Scale-free, programmable design of morphable chain loops of kilobots and colloidal motors

Micron-scale robots require systems that can morph into arbitrary target configurations controlled by external agents such as heat, light, electricity, and chemical environment. Achieving this behavior using conventional approaches is challenging because the available materials at these scales are not programmable like their macroscopic counterparts. To overcome this challenge, we propose a design strategy to make a robotic machine that is both programmable and compatible with colloidal-scale physics. Our strategy uses motors in the form of active colloidal particles that constantly propel forward. We sequence these motors end-to-end in a closed chain forming a two-dimensional loop that folds under its mechanical constraints.
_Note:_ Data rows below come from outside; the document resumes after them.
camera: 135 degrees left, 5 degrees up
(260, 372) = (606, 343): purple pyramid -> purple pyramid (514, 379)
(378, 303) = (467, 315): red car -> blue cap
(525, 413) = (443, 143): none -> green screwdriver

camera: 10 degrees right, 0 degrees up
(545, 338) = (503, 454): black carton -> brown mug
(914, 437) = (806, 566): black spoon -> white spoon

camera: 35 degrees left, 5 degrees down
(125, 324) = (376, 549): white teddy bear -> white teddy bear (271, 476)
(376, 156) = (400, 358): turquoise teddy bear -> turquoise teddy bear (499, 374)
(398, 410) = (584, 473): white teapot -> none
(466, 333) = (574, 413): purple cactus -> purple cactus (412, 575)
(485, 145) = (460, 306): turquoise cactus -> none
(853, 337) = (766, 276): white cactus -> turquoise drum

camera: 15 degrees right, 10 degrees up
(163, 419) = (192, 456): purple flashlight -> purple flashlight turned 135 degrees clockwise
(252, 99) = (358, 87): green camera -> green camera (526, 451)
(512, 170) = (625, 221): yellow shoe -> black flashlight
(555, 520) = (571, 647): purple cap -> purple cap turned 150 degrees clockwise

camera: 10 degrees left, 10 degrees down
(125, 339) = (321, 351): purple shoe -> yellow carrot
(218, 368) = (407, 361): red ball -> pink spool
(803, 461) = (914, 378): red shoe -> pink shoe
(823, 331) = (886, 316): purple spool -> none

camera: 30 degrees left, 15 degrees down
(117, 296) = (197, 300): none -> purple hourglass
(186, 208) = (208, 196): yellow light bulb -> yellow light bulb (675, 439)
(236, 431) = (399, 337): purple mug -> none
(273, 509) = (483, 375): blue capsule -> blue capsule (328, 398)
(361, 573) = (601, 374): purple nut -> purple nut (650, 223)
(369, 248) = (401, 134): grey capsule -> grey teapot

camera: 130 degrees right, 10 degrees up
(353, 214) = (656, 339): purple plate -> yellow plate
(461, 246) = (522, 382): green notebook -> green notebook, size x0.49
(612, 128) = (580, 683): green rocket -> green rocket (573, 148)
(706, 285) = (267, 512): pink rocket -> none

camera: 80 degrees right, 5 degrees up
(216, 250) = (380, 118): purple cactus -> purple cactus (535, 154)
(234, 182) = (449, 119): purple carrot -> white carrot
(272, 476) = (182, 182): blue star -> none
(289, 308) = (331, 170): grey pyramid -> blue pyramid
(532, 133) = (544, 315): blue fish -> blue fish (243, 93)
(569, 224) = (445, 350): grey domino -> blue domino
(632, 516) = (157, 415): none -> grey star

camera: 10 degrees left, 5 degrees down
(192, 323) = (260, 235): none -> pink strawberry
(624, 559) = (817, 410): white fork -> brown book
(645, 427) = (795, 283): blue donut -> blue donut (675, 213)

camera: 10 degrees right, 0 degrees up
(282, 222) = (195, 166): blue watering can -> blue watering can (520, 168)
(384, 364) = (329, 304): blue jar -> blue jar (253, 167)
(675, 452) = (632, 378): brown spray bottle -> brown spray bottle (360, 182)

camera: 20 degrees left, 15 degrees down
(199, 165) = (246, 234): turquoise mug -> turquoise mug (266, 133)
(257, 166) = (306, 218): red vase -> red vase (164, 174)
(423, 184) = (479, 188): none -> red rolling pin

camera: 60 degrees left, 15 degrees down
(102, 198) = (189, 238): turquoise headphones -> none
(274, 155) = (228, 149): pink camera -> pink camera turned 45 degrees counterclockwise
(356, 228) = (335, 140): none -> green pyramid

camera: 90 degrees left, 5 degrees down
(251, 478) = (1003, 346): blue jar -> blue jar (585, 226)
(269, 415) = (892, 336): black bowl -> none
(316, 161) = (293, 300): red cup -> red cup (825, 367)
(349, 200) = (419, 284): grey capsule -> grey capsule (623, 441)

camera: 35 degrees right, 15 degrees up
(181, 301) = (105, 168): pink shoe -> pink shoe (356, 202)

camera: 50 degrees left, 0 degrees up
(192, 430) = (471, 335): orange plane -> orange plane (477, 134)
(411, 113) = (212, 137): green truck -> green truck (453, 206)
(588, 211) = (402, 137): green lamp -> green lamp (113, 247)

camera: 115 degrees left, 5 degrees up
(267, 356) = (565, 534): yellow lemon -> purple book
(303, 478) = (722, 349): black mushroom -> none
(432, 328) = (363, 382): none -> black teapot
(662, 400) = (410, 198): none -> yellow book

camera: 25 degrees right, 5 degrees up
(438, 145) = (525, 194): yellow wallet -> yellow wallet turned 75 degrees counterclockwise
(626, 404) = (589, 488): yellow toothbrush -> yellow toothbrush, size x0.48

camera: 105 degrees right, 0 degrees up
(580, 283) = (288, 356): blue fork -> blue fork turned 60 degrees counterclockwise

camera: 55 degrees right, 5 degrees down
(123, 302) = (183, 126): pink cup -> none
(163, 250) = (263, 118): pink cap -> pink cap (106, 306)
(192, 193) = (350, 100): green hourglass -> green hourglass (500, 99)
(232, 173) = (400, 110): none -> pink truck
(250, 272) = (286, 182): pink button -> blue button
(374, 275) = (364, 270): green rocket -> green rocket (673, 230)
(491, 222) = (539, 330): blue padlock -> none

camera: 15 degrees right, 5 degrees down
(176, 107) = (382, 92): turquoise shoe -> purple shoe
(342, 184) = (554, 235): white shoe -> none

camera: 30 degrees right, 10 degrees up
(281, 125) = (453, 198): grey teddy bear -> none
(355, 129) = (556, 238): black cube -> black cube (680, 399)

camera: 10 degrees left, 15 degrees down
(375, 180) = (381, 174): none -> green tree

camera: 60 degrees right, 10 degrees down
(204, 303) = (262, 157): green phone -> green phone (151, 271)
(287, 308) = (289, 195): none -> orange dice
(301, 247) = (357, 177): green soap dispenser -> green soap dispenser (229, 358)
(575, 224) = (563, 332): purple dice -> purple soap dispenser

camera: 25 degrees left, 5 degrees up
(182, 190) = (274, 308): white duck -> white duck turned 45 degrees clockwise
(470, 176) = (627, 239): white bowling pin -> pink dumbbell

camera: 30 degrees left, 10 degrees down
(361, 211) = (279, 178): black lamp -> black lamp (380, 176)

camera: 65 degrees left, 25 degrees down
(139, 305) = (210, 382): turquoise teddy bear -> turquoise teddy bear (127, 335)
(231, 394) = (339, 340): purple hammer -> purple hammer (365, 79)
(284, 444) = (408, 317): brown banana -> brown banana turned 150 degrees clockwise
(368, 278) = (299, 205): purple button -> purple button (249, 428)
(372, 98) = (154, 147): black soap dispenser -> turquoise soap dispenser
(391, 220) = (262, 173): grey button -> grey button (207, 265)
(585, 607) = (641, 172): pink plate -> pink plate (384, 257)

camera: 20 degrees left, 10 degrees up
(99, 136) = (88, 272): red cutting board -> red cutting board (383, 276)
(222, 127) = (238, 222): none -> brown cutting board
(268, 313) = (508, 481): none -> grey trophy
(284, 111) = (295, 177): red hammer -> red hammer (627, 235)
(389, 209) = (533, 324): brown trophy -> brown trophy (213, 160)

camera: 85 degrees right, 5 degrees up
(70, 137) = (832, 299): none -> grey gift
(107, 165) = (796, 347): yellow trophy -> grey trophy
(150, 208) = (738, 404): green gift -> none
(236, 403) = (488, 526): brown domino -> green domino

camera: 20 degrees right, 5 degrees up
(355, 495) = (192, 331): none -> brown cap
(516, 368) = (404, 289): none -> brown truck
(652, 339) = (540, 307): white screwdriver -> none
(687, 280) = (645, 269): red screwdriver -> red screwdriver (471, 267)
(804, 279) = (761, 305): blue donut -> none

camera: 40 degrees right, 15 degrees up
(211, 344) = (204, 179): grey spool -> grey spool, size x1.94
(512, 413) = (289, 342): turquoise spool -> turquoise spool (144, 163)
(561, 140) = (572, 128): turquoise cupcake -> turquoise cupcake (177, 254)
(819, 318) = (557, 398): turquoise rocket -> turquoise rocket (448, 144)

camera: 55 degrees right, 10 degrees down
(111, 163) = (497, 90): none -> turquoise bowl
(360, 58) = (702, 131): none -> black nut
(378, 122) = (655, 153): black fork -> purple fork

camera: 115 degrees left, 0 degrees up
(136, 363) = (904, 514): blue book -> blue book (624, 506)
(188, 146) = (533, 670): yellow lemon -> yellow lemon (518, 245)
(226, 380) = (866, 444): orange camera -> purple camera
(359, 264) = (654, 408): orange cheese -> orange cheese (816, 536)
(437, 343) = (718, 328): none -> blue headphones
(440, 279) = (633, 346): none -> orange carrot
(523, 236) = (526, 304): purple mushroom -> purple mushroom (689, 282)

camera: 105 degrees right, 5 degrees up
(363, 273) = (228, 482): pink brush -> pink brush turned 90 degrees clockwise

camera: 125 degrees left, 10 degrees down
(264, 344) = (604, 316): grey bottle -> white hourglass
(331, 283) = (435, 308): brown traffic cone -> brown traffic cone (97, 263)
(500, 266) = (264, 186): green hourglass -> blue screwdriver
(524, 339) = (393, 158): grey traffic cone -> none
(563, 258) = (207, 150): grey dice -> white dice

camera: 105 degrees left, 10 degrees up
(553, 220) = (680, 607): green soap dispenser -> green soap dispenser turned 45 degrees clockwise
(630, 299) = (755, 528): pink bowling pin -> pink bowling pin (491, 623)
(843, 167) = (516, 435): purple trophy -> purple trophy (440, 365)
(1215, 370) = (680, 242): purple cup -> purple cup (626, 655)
We encode the target loop shape and its motion by regulating six design parameters, each scale-invariant and achievable at the colloidal scale. We demonstrate the plausibility of our design strategy using centimeter-scale robots called kilobots. We use Brownian dynamics simulation to explore the large design space beyond that possible with kilobots, and present an analytical theory to aid the design process. Multiple loops can also be fused together to achieve several complex shapes and robotic behaviors, demonstrated by folding a letter shape "M," a dynamic gripper, and a dynamic pacman. The material-agnostic, scale-free, and programmable nature of our design enables building a variety of reconfigurable and autonomous robots at both colloidal scales and macroscales.